1. Climate change is a threat to human well-being and the health of the planet. There is a rapidly closing window of opportunity to secure a livable and sustainable future for all. Climate-resilient development integrates adaptation and mitigation to advance sustainable development for all, and is enabled by increased international cooperation, including better access to adequate financial resources, particularly for vulnerable regions, sectors, and groups, and inclusive governance and coordinated policies. The options and actions implemented in this decade will have an impact now and for thousands of years.

Benefits of Short-Term Action

2. Deep, rapid, and sustained mitigation and accelerated implementation of adaptation actions this decade would reduce projected losses and damages to humans and ecosystems and generate many co-benefits, especially for air quality and health. Delayed mitigation and adaptation measures would lock in high-emission infrastructure, increase risks of stranded assets and cost escalation, reduce viability, and increase losses and damages. Short-term actions involve large initial investments and potentially harmful changes that can be mitigated through a range of favorable policies.

Mitigation and Adaptation Options Across Systems

3. Rapid and far-reaching transitions across all sectors and systems are needed to achieve deep and sustained emission reductions and ensure a livable and sustainable future for all. These system transitions involve significant improvements in a broad portfolio of mitigation and adaptation options. Feasible, effective, and low-cost options for mitigation and adaptation are already available, with differences across systems and regions.

Synergies and Trade-offs with Sustainable Development

4. Accelerated and equitable action to mitigate and adapt to the impacts of climate change is essential for sustainable development. Mitigation and adaptation actions have more synergies than trade-offs with the Sustainable Development Goals. Synergies and trade-offs depend on context and scale of implementation.

Equity and Inclusion

5. Prioritizing equity, climate justice, social justice, inclusion, and just transition processes can enable ambitious adaptation and mitigation actions and climate-resilient development. Adaptation outcomes are enhanced by increased support to regions and people with the highest vulnerability to climate hazards. Integrating climate adaptation into social protection programs enhances resilience. Many options are available to reduce emission-intensive consumption, including through behavioral and lifestyle changes, with co-benefits for social well-being.

Governance and Policies

6. Effective climate action is made possible by political commitment, well-aligned multi-level governance, institutional frameworks, laws, policies, and strategies, and better access to finance and technology. Clear goals, coordination across multiple policy domains, and inclusive governance processes facilitate effective climate action. Regulatory and economic instruments can support deep emission reductions and climate resilience if scaled up and widely implemented. Climate-resilient development benefits from leveraging diverse knowledge.
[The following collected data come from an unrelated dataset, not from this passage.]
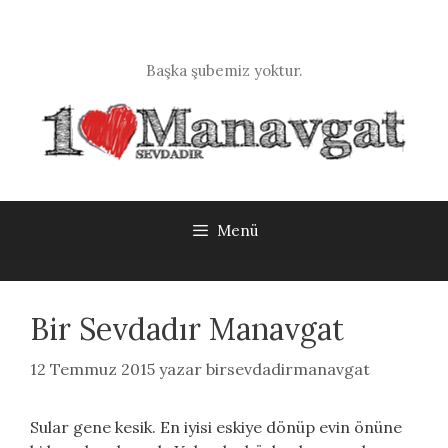
İçeriğe
atla
Başka şubemiz yoktur.
Menü
Bir Sevdadır Manavgat
12 Temmuz 2015
yazar
birsevdadirmanavgat
Sular gene kesik. En iyisi eskiye dönüp evin önüne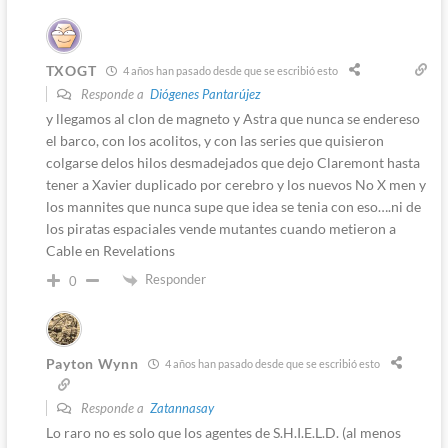
TXOGT
4 años han pasado desde que se escribió esto
Responde a
Diógenes Pantarújez
y llegamos al clon de magneto y Astra que nunca se endereso
el barco, con los acolitos, y con las series que quisieron
colgarse delos hilos desmadejados que dejo Claremont hasta
tener a Xavier duplicado por cerebro y los nuevos No X men y
los mannites que nunca supe que idea se tenia con eso….ni de
los piratas espaciales vende mutantes cuando metieron a
Cable en Revelations
Responder
0
Payton Wynn
4 años han pasado desde que se escribió esto
Responde a
Zatannasay
Lo raro no es solo que los agentes de S.H.I.E.L.D. (al menos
Finance, Technology, and International Cooperation

7. Finance, technology, and international cooperation are critical enablers to accelerate climate action. To achieve climate goals, both adaptation and mitigation financing would need to be scaled up. There is sufficient global capital to close global investment gaps, but barriers exist in redirecting capital toward climate action. Improving technological innovation systems is key to accelerating widespread adoption of technologies and practices. Enhanced international cooperation through multiple channels is possible.